CVE-2025-10367 is a cross-site scripting (XSS) vulnerability identified in the MiczFlor RPi-Jukebox-RFID software, specifically affecting versions up to 2.8.0. The vulnerability resides in an unspecified functionality within the /htdocs/cardEdit.php file. This flaw allows an attacker to inject malicious scripts into the web interface of the RPi-Jukebox-RFID system, which is a software solution designed to run on Raspberry Pi devices to manage music playback via RFID cards. The vulnerability can be exploited remotely without requiring authentication, although user interaction is necessary to trigger the malicious script execution, such as when a user accesses a manipulated page. The CVSS 4.0 base score is 5.1, indicating a medium severity level. The attack vector is network-based with low attack complexity, no privileges required, and no user authentication needed, but user interaction is required to activate the payload. The vulnerability impacts confidentiality and integrity to a limited extent, as it can lead to script execution in the context of the victim's browser, potentially allowing session hijacking, defacement, or redirection to malicious sites. The vendor was notified but did not respond, and no patches have been published yet. Although no known exploits are currently in the wild, the public disclosure of the vulnerability increases the risk of exploitation. Given the nature of the software, which is often used in hobbyist or small-scale environments, the attack surface is somewhat limited but still relevant for users relying on this system for media playback and management.

For European organizations, the impact of this vulnerability depends largely on the deployment context of the RPi-Jukebox-RFID system. While primarily used in personal or small business environments, some niche or specialized European entities may use this system for localized media management. Exploitation could lead to unauthorized script execution within the web interface, potentially compromising user sessions or redirecting users to malicious content. This could result in data leakage or integrity issues within the affected system. Although the vulnerability does not directly threaten critical infrastructure or large-scale enterprise environments, it could be leveraged as a foothold in a broader attack chain, especially in environments where Raspberry Pi devices are integrated into more extensive networks. Additionally, the lack of vendor response and absence of patches increases the risk for European users who rely on this software, as they may remain exposed for an extended period. The requirement for user interaction limits automated exploitation but does not eliminate risk, particularly in environments where users frequently access the vulnerable interface.

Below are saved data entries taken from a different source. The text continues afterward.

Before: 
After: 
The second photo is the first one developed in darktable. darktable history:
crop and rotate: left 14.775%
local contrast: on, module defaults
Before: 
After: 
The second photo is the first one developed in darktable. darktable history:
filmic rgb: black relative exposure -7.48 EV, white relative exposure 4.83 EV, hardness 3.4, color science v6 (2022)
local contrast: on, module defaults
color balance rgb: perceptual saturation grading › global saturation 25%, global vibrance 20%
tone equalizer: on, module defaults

To mitigate this vulnerability, European organizations and users should first isolate the RPi-Jukebox-RFID devices from untrusted networks to reduce exposure. Network segmentation can prevent attackers from reaching the vulnerable web interface remotely. Users should avoid accessing the cardEdit.php page or any related functionality until a patch or official fix is released. Implementing web application firewalls (WAFs) with rules to detect and block XSS payloads targeting the specific URL can provide an additional layer of defense. Monitoring network traffic and logs for unusual requests to /htdocs/cardEdit.php or suspicious user-agent strings may help detect attempted exploitation. If possible, users should consider disabling the vulnerable functionality or replacing the software with alternative solutions that do not exhibit this vulnerability. Finally, organizations should maintain awareness of vendor communications for any forthcoming patches or updates and apply them promptly once available.